Why are Turing tests so evasive? Discover a new approach to measuring artificial intelligence from Expect Labs CEO, Timothy Tuttle.
For the past thirty years there have been competitions as well as scientists that have attempted to create computing programs that would pass a Turing test. And these are typically question and answer programs where you develop a computer system that’s designed to take as an input a question, analyze a language, and then provide a response in return. As it turns out, the programs that end up doing the best in these Turing test situations are ones that don’t necessarily directly answer the question all the time, but instead, avoid answering that question, misdirect, or evade the question. So for example, if the interviewer asks a question like, you know, “Who is your favorite composer,” the computer program could respond something like, “I don’t like answering personal questions, why don’t you tell me a joke instead?” And then the interviewer would tell a joke, and then the computer program would laugh or make believe they were entertained because they knew the interviewer was going to ask a joke. And so the argument that Professor Levesque makes is that that is not really a true test of intelligence because by evading the question you can often times demonstrate intelligence when really the computer program quite simple underneath.

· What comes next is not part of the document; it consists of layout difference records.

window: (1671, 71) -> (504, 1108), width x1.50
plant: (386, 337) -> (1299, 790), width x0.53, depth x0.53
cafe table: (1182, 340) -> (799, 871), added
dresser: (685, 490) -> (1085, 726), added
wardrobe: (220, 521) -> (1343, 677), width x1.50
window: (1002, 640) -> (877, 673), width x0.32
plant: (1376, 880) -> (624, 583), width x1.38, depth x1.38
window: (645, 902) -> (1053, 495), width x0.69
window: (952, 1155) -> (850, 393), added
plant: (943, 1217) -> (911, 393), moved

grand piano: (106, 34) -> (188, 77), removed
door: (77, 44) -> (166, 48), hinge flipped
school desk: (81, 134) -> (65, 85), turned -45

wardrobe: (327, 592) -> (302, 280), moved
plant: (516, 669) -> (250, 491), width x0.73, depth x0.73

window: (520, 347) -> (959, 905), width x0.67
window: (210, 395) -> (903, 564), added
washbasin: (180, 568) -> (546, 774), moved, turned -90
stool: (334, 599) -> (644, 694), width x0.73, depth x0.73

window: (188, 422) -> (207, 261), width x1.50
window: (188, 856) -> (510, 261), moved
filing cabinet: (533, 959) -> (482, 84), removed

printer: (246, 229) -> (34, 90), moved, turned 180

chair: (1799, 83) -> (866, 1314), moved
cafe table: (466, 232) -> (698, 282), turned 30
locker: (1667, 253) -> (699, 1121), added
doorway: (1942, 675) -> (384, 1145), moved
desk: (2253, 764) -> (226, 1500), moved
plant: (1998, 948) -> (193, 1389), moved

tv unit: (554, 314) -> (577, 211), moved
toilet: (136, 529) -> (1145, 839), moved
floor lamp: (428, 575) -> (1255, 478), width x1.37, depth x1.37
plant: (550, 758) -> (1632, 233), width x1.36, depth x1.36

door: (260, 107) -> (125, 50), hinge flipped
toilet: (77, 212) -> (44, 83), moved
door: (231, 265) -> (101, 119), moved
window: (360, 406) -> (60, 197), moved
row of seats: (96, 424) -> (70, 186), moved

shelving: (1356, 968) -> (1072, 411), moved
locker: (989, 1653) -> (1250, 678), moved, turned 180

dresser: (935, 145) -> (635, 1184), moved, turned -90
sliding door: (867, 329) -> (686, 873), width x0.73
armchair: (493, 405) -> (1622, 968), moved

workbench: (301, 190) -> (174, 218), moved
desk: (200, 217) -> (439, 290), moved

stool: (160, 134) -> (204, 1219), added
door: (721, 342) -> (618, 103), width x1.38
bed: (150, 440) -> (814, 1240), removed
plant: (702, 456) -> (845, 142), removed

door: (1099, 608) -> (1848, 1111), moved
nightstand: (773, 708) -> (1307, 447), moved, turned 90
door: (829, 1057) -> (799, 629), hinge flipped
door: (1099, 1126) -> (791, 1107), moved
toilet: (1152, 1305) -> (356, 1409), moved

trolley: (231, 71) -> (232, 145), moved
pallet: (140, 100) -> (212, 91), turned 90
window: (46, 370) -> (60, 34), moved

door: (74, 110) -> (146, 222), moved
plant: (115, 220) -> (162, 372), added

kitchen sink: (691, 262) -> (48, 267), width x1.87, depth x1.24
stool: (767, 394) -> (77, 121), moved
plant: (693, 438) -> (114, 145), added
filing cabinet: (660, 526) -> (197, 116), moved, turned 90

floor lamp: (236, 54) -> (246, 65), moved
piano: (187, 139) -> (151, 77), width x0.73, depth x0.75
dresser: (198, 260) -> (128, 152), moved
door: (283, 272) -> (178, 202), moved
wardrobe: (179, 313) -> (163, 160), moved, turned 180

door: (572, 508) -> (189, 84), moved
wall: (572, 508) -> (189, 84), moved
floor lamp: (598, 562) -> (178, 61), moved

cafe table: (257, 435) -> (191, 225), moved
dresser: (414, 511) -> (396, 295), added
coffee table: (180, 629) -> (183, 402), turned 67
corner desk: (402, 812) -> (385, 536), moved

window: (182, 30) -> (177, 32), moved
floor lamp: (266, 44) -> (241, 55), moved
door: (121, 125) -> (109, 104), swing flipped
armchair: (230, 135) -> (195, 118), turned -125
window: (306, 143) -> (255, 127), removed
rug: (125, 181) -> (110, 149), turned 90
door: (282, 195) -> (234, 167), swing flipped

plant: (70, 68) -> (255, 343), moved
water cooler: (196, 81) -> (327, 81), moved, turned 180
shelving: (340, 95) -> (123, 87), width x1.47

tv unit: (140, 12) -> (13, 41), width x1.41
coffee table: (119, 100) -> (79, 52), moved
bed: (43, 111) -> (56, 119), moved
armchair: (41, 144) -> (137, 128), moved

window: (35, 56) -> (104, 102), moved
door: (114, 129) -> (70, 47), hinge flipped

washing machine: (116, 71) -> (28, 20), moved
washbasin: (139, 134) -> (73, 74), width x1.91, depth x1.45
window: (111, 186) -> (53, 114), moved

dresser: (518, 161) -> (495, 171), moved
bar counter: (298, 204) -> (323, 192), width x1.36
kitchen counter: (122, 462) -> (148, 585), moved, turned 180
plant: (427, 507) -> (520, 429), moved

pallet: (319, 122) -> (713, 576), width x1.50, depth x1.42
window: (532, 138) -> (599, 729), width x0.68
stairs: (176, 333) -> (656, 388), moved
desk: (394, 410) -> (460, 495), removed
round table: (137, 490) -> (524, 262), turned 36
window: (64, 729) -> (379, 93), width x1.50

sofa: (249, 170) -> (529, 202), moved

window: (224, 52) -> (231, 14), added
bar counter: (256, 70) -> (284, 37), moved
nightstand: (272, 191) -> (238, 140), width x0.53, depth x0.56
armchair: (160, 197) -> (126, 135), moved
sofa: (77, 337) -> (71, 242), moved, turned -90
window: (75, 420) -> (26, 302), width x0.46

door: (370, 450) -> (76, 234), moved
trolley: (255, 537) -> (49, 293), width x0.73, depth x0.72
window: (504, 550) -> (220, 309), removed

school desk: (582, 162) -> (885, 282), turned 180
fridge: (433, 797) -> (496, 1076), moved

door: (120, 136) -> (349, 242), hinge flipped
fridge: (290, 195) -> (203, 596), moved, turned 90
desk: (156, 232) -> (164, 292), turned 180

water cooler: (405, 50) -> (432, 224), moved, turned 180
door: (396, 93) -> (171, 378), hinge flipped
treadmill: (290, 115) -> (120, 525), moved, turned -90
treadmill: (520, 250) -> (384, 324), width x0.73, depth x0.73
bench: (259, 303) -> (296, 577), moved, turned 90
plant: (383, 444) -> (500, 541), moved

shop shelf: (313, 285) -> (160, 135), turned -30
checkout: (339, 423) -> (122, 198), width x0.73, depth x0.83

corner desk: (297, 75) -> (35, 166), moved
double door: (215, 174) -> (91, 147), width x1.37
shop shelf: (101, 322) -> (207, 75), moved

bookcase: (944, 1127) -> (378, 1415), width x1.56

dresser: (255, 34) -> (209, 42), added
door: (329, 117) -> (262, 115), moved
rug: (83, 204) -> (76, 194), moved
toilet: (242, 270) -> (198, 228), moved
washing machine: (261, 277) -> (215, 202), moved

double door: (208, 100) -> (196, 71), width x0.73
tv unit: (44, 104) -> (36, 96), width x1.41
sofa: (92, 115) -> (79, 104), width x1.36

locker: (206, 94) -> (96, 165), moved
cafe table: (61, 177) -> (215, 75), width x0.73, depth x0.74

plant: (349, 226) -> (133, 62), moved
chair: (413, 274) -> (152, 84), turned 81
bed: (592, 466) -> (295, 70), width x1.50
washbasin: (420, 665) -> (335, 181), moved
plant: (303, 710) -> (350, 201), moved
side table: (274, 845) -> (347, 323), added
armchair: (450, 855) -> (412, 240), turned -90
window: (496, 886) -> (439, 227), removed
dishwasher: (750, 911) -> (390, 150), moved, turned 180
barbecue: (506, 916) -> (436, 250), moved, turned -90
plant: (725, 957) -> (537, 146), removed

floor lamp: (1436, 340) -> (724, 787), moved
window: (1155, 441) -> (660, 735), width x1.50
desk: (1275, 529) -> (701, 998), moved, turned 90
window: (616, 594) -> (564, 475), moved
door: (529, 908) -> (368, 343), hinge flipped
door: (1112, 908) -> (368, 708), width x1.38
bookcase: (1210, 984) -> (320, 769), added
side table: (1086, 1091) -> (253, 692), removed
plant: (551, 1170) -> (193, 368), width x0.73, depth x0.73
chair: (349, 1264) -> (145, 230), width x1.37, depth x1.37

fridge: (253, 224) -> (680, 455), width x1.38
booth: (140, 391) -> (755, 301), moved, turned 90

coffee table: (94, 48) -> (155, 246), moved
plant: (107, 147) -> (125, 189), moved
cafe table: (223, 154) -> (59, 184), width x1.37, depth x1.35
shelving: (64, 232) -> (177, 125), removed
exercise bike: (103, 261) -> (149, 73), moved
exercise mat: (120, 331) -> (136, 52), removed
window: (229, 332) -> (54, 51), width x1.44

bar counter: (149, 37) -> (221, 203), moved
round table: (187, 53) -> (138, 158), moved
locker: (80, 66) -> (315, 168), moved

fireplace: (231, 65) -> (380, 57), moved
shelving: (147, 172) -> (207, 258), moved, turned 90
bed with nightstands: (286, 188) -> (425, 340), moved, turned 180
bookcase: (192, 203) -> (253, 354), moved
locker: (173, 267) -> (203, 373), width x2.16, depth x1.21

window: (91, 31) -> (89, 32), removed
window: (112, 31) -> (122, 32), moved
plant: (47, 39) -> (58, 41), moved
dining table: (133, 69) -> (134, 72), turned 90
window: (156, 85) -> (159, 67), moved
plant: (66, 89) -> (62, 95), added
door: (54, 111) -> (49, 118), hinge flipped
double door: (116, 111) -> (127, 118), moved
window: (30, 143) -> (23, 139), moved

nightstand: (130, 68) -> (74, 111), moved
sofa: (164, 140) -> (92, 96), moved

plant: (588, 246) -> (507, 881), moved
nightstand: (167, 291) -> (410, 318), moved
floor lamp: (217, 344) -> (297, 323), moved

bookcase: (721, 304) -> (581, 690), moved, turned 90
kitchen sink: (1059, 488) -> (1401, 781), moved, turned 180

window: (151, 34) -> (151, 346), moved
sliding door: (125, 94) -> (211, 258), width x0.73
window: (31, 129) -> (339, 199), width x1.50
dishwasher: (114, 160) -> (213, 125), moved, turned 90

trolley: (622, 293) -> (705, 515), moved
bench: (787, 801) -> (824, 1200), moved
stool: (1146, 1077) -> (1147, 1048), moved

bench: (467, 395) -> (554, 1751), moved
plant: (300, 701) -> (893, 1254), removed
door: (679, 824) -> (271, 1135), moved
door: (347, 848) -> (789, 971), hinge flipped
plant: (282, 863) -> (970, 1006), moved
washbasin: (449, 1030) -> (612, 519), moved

So as a proposal what Levesque proposes is using a new type of test called the Winograd Schema Test, which is named after computer science professor at Stanford Terry Winograd, and instead of allowing the you can ask any type of question at all. What it proposes is that the computer program has to come up with a correct answer, some predetermined questions that require that humans are very good at answering but typically computers aren’t. And I’ll give you an example. So a question would be something like, “Joan makes sure to thank Susan for all the help she has received. So who received the help? And a question like that is not obvious, but because Joan was thanking Susan, then probably Joan receive the help? A five-year-old could probably answer that question pretty well. Even today’s best question and answer assistants wouldn’t be able to answer that. I’m pretty sure Siri probably couldn’t do a good job at answering that. Wolfram Alpha probably have trouble with that. The Watson supercomputer that IBM built probably would have trouble with that as well.
Another example would be something like the question, “the large ball crushed the table because it was made of styrofoam.” My question is, well, what made of styrofoam? Well in this case, because the large ball crushed the table, it was probably the table that was made of styrofoam, not the ball, and so again, any human can figure it out, but a computer would probably have a hard time. And so this is being proposed, at least by Professor Levesque and some others, as potentially a better way to measure the intelligence of computing systems because it really gets to the heart of what it is that humans can do very well that most computing systems still have a hard time with. And I thought that was very interesting.